Maybe they lease or rent instead, be it house, condo, or apartment.
Snead pointed out that many players have a permanent residence – or home base – that isn’t in the city where they earn their living playing football. For those with children, sometimes that means not living with the kids full-time during football season, basically the first semester of the school year.
Perhaps a more telling consequence of potential lame-duck status could be home-field advantage – or lack thereof – once the season starts. What if Rams fans, upset over Kroenke’s apparent intentions to move the team, stay away in droves next season at the Edward Jones Dome?
It might turn out to be a home-field disadvantage if only 30,000 fans are showing up each Sunday at the Dome.
“If you can compare 30,000 with going to Seattle, Seattle’s got a better home-field advantage,” Snead said. “So that’s definitely a possibility.”

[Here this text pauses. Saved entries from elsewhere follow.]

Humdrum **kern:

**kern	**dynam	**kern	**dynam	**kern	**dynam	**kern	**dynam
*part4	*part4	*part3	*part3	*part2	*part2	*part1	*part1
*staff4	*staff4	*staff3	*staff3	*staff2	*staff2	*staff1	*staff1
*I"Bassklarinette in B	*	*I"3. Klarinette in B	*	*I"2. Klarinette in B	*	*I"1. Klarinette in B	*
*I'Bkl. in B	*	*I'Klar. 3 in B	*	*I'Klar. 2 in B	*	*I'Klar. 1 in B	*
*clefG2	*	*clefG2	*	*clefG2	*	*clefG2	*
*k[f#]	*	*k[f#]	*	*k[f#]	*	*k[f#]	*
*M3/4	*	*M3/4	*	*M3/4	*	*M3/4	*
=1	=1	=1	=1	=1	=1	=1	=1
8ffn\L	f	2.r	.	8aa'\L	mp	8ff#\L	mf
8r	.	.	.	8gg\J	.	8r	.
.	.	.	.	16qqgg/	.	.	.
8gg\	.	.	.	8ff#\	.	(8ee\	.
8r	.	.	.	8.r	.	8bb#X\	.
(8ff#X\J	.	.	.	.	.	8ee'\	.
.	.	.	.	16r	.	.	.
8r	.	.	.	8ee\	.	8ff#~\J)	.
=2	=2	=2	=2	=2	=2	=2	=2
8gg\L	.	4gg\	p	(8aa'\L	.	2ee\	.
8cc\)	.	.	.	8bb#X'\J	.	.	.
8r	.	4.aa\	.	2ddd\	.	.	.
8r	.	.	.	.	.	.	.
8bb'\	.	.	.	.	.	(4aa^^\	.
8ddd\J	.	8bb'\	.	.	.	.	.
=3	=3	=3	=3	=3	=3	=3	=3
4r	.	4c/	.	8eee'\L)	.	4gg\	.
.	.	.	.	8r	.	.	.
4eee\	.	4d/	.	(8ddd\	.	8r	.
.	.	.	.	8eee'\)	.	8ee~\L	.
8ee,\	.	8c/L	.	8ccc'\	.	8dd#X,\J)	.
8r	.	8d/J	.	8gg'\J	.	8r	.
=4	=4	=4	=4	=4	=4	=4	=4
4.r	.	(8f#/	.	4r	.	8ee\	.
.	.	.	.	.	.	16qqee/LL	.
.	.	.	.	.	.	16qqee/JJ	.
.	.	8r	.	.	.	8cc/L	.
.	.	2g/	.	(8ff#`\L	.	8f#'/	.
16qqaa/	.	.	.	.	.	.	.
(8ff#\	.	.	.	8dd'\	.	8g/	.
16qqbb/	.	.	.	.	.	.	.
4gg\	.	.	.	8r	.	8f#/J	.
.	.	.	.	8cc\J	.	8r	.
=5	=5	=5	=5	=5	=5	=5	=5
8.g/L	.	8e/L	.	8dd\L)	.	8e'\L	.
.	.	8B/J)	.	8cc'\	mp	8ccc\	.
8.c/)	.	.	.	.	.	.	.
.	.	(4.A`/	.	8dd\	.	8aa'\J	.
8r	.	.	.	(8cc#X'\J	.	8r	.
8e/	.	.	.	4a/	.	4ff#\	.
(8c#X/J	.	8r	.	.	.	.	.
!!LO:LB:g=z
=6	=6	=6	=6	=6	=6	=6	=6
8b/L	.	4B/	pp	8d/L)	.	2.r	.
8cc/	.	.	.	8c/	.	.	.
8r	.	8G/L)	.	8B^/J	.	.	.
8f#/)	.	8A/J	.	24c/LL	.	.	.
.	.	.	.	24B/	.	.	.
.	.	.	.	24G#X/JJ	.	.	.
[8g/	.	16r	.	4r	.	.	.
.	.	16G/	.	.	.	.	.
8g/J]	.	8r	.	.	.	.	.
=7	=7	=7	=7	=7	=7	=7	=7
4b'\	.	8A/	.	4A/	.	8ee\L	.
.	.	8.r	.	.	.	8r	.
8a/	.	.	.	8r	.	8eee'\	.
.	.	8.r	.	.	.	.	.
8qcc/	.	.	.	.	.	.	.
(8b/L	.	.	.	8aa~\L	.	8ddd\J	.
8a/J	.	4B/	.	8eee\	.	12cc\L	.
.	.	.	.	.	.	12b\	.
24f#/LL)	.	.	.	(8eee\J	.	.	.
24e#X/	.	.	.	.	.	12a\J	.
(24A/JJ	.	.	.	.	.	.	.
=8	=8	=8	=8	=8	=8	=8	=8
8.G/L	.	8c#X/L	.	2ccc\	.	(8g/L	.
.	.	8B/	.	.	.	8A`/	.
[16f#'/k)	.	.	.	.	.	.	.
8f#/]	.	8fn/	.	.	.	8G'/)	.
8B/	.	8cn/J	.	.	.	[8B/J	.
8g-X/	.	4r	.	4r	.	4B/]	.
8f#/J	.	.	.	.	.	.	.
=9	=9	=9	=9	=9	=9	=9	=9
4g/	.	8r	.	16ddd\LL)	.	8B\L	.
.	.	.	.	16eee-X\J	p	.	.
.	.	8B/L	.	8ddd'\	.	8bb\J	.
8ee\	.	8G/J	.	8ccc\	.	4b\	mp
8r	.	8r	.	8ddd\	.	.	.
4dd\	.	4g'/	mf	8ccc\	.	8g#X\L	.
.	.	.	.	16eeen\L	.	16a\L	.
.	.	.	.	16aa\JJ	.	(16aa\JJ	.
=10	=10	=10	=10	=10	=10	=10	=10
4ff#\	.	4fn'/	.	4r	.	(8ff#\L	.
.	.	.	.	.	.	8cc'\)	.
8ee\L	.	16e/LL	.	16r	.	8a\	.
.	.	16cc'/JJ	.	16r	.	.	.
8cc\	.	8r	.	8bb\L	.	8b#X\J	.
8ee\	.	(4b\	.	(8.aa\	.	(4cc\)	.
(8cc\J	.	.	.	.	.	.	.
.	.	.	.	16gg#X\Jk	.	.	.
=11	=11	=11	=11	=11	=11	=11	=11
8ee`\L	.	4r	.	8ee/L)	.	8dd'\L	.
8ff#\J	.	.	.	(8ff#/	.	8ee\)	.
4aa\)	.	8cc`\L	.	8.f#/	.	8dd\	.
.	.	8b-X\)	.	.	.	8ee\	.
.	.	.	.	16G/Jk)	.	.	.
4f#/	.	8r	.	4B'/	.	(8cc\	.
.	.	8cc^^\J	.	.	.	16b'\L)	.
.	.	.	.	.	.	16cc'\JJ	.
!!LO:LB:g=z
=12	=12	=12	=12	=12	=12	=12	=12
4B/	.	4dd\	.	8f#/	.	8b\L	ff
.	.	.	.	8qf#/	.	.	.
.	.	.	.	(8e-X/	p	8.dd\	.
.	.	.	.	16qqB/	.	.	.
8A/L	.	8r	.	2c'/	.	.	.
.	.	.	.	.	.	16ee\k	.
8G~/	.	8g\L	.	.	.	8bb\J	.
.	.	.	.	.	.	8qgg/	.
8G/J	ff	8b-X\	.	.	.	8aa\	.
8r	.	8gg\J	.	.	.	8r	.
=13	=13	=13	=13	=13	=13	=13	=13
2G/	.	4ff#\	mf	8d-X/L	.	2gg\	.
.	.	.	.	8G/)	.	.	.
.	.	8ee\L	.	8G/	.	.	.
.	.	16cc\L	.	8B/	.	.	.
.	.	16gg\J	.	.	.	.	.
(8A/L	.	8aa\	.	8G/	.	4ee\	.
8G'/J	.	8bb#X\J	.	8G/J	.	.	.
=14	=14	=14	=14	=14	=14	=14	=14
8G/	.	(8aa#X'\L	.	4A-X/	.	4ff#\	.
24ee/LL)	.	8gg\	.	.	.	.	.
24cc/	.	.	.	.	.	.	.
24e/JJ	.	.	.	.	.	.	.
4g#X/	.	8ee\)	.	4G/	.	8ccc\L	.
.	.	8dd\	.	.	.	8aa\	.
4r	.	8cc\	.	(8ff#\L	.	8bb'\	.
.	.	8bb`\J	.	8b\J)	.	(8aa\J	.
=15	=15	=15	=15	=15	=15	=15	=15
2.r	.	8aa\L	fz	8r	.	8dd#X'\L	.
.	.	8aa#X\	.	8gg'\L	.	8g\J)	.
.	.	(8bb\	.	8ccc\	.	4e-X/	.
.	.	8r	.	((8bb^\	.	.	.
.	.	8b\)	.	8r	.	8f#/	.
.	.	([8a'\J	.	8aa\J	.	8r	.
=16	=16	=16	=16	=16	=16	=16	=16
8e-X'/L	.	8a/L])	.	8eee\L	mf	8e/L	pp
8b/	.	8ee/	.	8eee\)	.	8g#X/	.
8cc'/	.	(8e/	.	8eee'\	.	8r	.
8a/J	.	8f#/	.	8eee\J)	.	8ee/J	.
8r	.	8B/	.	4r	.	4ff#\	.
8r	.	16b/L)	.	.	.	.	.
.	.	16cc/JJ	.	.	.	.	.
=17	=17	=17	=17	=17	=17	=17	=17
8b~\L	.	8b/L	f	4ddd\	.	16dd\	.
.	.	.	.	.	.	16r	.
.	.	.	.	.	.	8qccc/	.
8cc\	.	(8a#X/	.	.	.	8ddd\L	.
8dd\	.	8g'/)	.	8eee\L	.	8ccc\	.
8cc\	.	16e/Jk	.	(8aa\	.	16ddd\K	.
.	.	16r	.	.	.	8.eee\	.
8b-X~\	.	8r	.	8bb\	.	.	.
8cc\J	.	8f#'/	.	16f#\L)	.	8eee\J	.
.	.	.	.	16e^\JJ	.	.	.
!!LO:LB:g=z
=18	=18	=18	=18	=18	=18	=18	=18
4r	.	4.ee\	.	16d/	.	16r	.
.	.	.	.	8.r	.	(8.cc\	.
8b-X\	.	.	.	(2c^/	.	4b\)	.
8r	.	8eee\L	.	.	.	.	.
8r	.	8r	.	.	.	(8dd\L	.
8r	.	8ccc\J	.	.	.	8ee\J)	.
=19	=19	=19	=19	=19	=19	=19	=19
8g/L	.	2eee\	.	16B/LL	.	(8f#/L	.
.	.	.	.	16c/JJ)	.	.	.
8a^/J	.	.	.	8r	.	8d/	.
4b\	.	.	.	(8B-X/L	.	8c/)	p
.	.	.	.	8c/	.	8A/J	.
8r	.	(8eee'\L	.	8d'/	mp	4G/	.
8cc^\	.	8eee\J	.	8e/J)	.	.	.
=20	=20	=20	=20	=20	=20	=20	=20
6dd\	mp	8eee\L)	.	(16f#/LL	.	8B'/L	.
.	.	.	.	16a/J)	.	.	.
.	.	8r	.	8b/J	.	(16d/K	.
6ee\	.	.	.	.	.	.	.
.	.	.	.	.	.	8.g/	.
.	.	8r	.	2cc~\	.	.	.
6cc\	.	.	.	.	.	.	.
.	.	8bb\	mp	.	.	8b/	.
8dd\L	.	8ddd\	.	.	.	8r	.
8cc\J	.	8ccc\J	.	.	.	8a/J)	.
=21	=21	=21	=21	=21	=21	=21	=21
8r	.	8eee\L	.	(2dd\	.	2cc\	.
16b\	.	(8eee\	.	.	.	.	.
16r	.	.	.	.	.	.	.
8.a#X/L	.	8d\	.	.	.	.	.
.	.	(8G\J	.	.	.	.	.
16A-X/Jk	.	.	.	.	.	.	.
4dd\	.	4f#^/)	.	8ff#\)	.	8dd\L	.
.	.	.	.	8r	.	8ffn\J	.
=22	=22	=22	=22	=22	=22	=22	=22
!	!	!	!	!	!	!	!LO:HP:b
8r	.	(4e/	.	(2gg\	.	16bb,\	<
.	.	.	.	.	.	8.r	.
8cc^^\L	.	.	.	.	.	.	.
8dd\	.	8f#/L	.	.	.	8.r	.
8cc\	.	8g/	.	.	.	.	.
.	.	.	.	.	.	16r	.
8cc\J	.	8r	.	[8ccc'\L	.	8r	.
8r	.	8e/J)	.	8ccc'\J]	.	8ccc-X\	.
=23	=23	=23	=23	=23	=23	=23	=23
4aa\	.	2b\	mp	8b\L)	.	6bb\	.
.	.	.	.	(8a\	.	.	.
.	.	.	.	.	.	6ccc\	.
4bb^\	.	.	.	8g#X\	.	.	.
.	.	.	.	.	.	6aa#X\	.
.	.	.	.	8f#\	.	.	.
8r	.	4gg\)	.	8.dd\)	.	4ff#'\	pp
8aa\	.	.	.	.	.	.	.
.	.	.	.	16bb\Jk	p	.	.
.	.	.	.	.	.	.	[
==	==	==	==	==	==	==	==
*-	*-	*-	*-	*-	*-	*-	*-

If that’s the case in terms of a steep attendance decline, Rams fans could be outnumbered when Chicago and Pittsburgh come to town. Both traditionally have big followings on the road, and both are on the Rams’ 2016 home schedule.
“Whatever your (franchise) status is, if we’re going out and playing good football, I’ve got a gut feeling that as a fan, you’re gonna want to go and enjoy it,” Snead said. “I think from our football perspective we’ve got to take care of (winning), get that done, and then we’ll find out.”
Even in recent seasons, when the Rams have played to some empty seats at home, Snead says the fans who show up have been passionate in support of the team.
There just may not be as many of them next season.